I’m writing this post on October 30. Tomorrow is October 31, or Halloween. Some of you may know it better as Satan’s birthday.
I can’t confirm if it’s actually Satan’s birthday. That can be one of those questions you ask God when you get to Heaven, along with why Unicorns never made it on the ark or why The Celebrity Apprentice is still a thing.
Every year we do a big event at our church called Blocktober. It’s a ginormous block party where parents bring their kids to have a safe and fun time, while stockpiling their body weight in candy.

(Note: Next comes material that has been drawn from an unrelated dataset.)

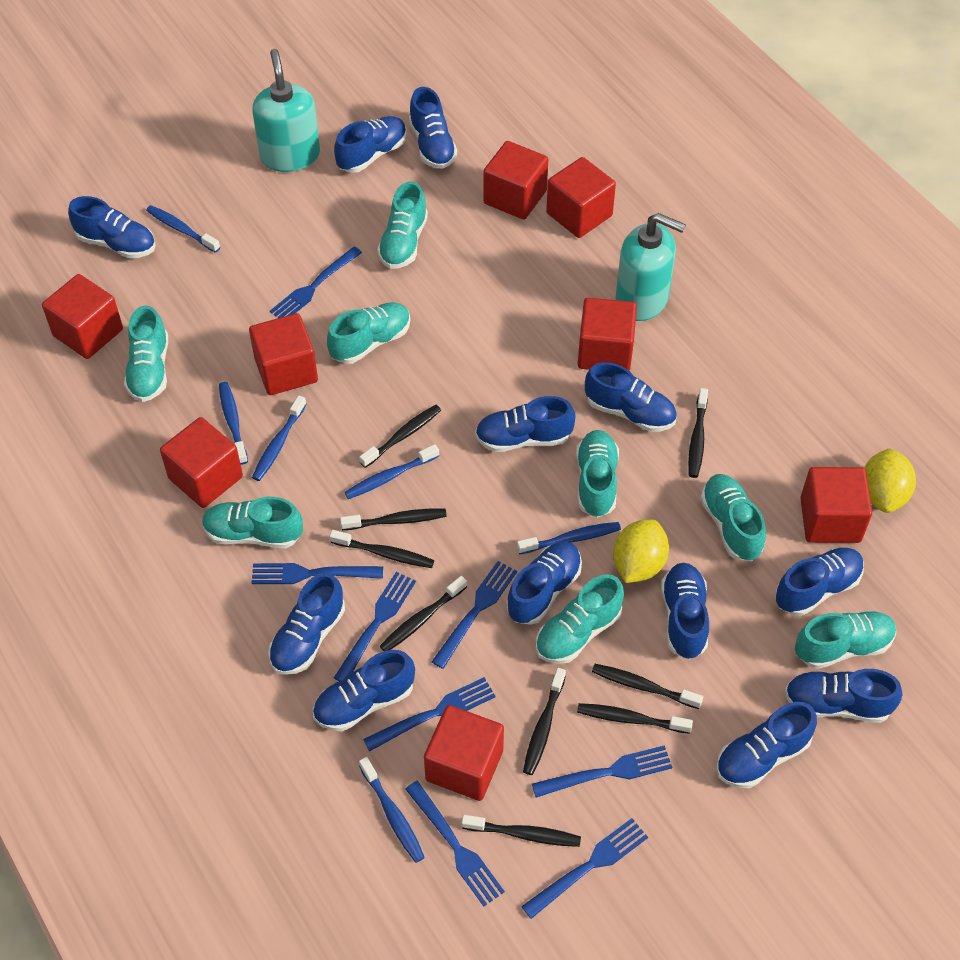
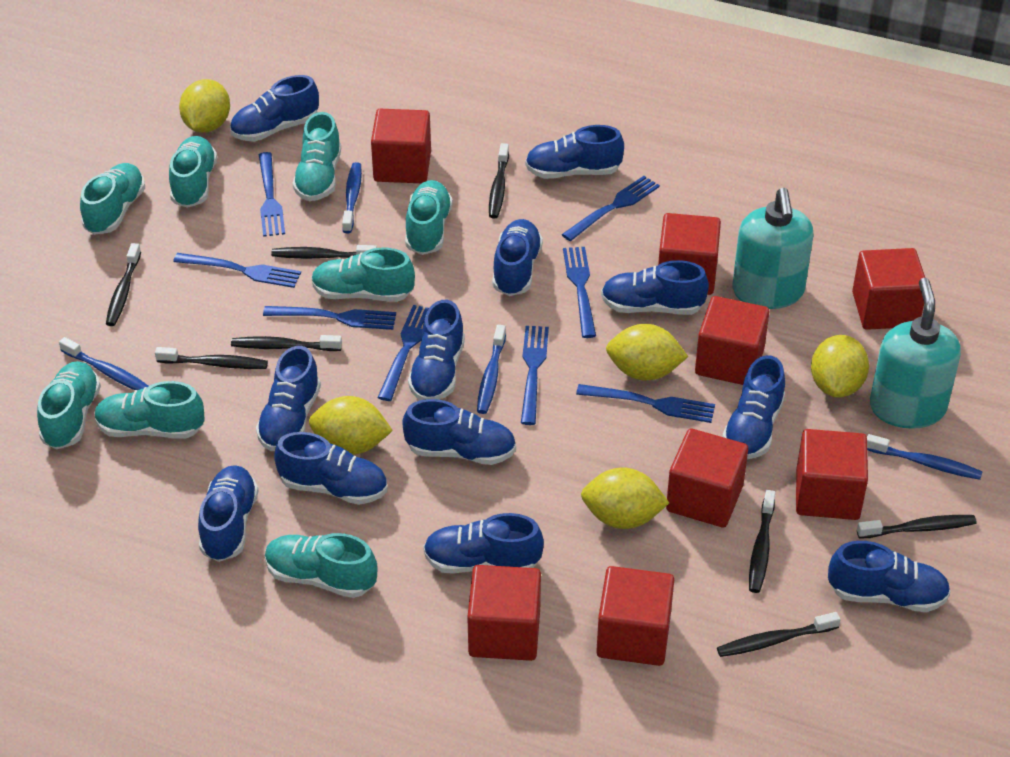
black toothbrush: [329,530,434,568] [340,509,447,530] [359,405,441,468] [380,576,467,651] [461,815,581,847] [523,668,566,775] [577,703,693,734] [592,664,703,709] [688,388,708,478] = 9 -> [106,243,141,326] [155,347,268,369] [231,335,342,351] [271,245,377,259] [489,143,509,219] [717,612,841,657] [749,490,776,593] [857,515,977,539] = 8
blue toothbrush: [146,205,220,253] [219,382,248,464] [252,395,307,481] [344,444,439,499] [359,757,425,863] [517,522,621,554] = 6 -> [59,337,149,390] [342,162,362,233] [477,325,506,414] [867,434,983,480] = 4
yellow lemon: [613,519,669,583] [864,448,916,513] = 2 -> [179,79,230,133] [309,396,393,455] [581,467,669,529] [606,324,688,381] [811,335,869,398] = 5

It’s a great event every year. But I always dread the next day because of what’s waiting in my office on November 1.
Anonymous emails from people who, in no uncertain terms, spend paragraphs telling me what a terrible event it was, how I must be a horrible person to celebrate such a day at a church, and how I’m making Jesus “look bad.”
You don’t have to be a Christian to get criticized. The only real qualification for having critics is having ever been alive.
So what’s the best way to silence your critics? Jesus shows us in Luke 14:1-4 (NIV):
1 One Sabbath, when Jesus went to eat in the house of a prominent Pharisee, he was being carefully watched. 2 There in front of him was a man suffering from abnormal swelling of his body. 3 Jesus asked the Pharisees and experts in the law, “Is it lawful to heal on the Sabbath or not?” 4 But they remained silent. So taking hold of the man, he healed him and sent him on his way.
5 Then he asked them, “If one of you has a child or an ox that falls into a well on the Sabbath day, will you not immediately pull it out?” 6 And they had nothing to say.
Jesus did something everyone will find useful, whether you are a Christian or not. He reminded them of this:
Mission trumps tradition every time.
It’s hard for anyone to argue against someone doing something good, remarkable, something human even when it doesn’t fit into the established box.
Being right isn’t as important as doing right.